A Chemical Enhancer of Net Photosynthesis
A University of California researcher has isolated genes (described in PCT application #WO00029607A1) from the soil bacterium Sinorhizobium meliloti (a symbiont naturally found with alfalfa) that produce a molecule that increases net photosynthesis by 25% to 30% within 20 hours after being applied to alfalfa roots. Shoots of treated plants show a 10% increase in dry weight within two weeks.
The UC molecule and its associated genes are a previously unknown mechanism for the bacterial promotion of plant growth, and they open up a vast array of potentially valuable products and techniques for a number of novel approaches to improving plant yields. In addition to direct application of the UC photosynthesis enhancer molecule, there is also a potential for identification of additional photosynthesis-enhancing molecules and molecular structures for use in enhancing plant yields, and the bioengineering of genetically-altered bacteria that overproduce the UC enhancer molecule.

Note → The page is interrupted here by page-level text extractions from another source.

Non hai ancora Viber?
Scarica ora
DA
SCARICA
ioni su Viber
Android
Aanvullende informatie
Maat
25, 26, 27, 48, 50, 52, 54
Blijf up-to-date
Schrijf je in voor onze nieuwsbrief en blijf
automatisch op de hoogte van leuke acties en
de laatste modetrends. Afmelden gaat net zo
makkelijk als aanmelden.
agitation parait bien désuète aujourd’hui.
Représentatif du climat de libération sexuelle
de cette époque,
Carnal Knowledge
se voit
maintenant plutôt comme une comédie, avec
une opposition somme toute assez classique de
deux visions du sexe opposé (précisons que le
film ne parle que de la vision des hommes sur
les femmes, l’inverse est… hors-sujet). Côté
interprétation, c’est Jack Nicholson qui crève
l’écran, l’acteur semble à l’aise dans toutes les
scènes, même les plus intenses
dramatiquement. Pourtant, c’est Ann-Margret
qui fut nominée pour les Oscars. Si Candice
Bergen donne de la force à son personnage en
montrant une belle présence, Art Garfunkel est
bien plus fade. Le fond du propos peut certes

Also, plants might be a target of novel approaches, as in the isolation and characterization of plant receptors and regulatory cascades triggered by interaction with the UC enhancer molecule, with the prospect for improved plant cultivars that respond more favorably to the enhancer or that selectively increase the growth of particular plant organs that contribute to economic returns.
With the great variety of approaches that this novel mechanism makes possible, the UC enhancer molecule is likely to be a focus of multi-pronged efforts that have the potential to significantly increase yield and shorten growing times.